| Task brief |
Send back the records in full, character for character.

| Listed records |
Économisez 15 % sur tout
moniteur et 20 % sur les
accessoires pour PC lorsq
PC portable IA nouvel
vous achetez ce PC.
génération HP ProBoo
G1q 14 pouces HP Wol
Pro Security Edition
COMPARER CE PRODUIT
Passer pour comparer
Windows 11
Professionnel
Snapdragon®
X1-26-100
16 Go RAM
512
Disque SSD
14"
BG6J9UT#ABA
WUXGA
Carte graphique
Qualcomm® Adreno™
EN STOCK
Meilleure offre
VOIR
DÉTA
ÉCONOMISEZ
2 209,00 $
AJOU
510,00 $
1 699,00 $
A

| Expected answer |
Économisez 15 % sur tout
moniteur et 20 % sur les
accessoires pour PC lorsq
PC portable IA nouvel
vous achetez ce PC.
génération HP ProBoo
G1q 14 pouces HP Wol
Pro Security Edition
COMPARER CE PRODUIT
Passer pour comparer
Windows 11
Professionnel
Snapdragon®
X1-26-100
16 Go RAM
512
Disque SSD
14"
BG6J9UT#ABA
WUXGA
Carte graphique
Qualcomm® Adreno™
EN STOCK
Meilleure offre
VOIR
DÉTA
ÉCONOMISEZ
2 209,00 $
AJOU
510,00 $
1 699,00 $
A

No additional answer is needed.